1. The initial release of ParaBands: a new tool for efficiently generating wave-function files including many empty orbitals required for BerkeleyGW calculations.

2. Full BSE calculations that do not employ the Tamm-Dancoff approximation.

3. Improved algorithms for k-point sampling in 2D, which include the newly proposed nonuniform neck subsampling (NNS) and the cluster sampling interpolation (CSI) algorithms.

4. Accelerated full-frequency GW calculations through the use of a low-rank subspace approximation for expressing the dielectric matrix. In fact, large-scale full-frequency GW calculations are now faster than calculations using plasmon-pole models!

5. Significant performance improvements throughout, but particularly in the calculation of the full-frequency dielectric matrix and evaluation of the full-frequency Sigma operator.
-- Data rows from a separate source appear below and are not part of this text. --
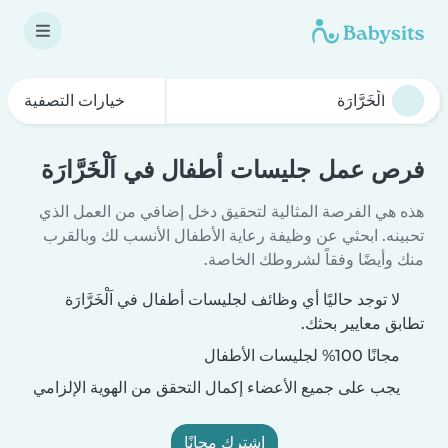
خيارات التصفية
فرص عمل جليسات أطفال في اَلْخَرَّارَة
هذه هي الفرصة المثالية لتحقيق دخل إضافي من العمل الذي
تحبينه. ابحثي عن وظيفة رعاية الأطفال الأنسب لك وبالقرب
منك وأيضًا وفقاً لشروطك الخاصة.
لا توجد حاليًا أي وظائف لجليسات أطفال في اَلْخَرَّارَة
تطابق معايير بحثك.
مجانًا 100% لجليسات الأطفال
يجب على جميع الأعضاء إكمال التحقق من الهوية الإلزامي
اشترك مجانًا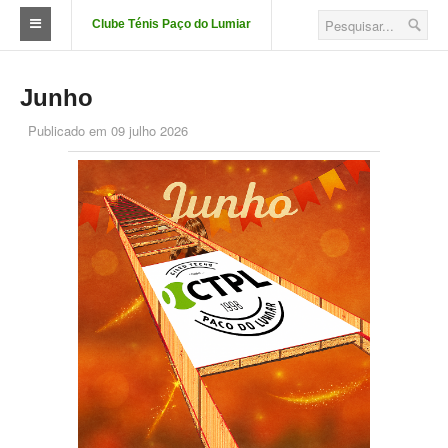
Clube Ténis Paço do Lumiar
O Clube
Junho
FAÇA-SE SÓCIO
Publicado em
09 julho 2026
Quotizações
Aluguer de Campos
Court Passe
Estatutos
Corpos Sociais
Descontos e Parcerias
Localização
Fotos das Instalações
Continued optimizations were made throughout the package for multi- and many-core architectures including Intel Xeon-Phi, which allows BerkeleyGW to scale half a million cores on Cori 2 for large-scale calculations!

6. Improved user and developer documentation, as well as a new quick reference guide (see the link on the top of the page).

We hope you enjoy this release, and let us know through the help forum if you encounter any problem!

– BerkeleyGW development team

Welcome!

Welcome to BerkeleyGW.org, the home of the Berkeley GW / Bethe-Salpeter equation computer package. See page on technical details and information on citation/acknowledgment, and our new documentation page! Presentations and examples from our 2018 tutorial are available here.

We haven’t moved the old forum to this new website. You can still access the previous forums (and ask/answer questions) at oldsite.berkeleygw.org. Sorry for the temporary inconvenience!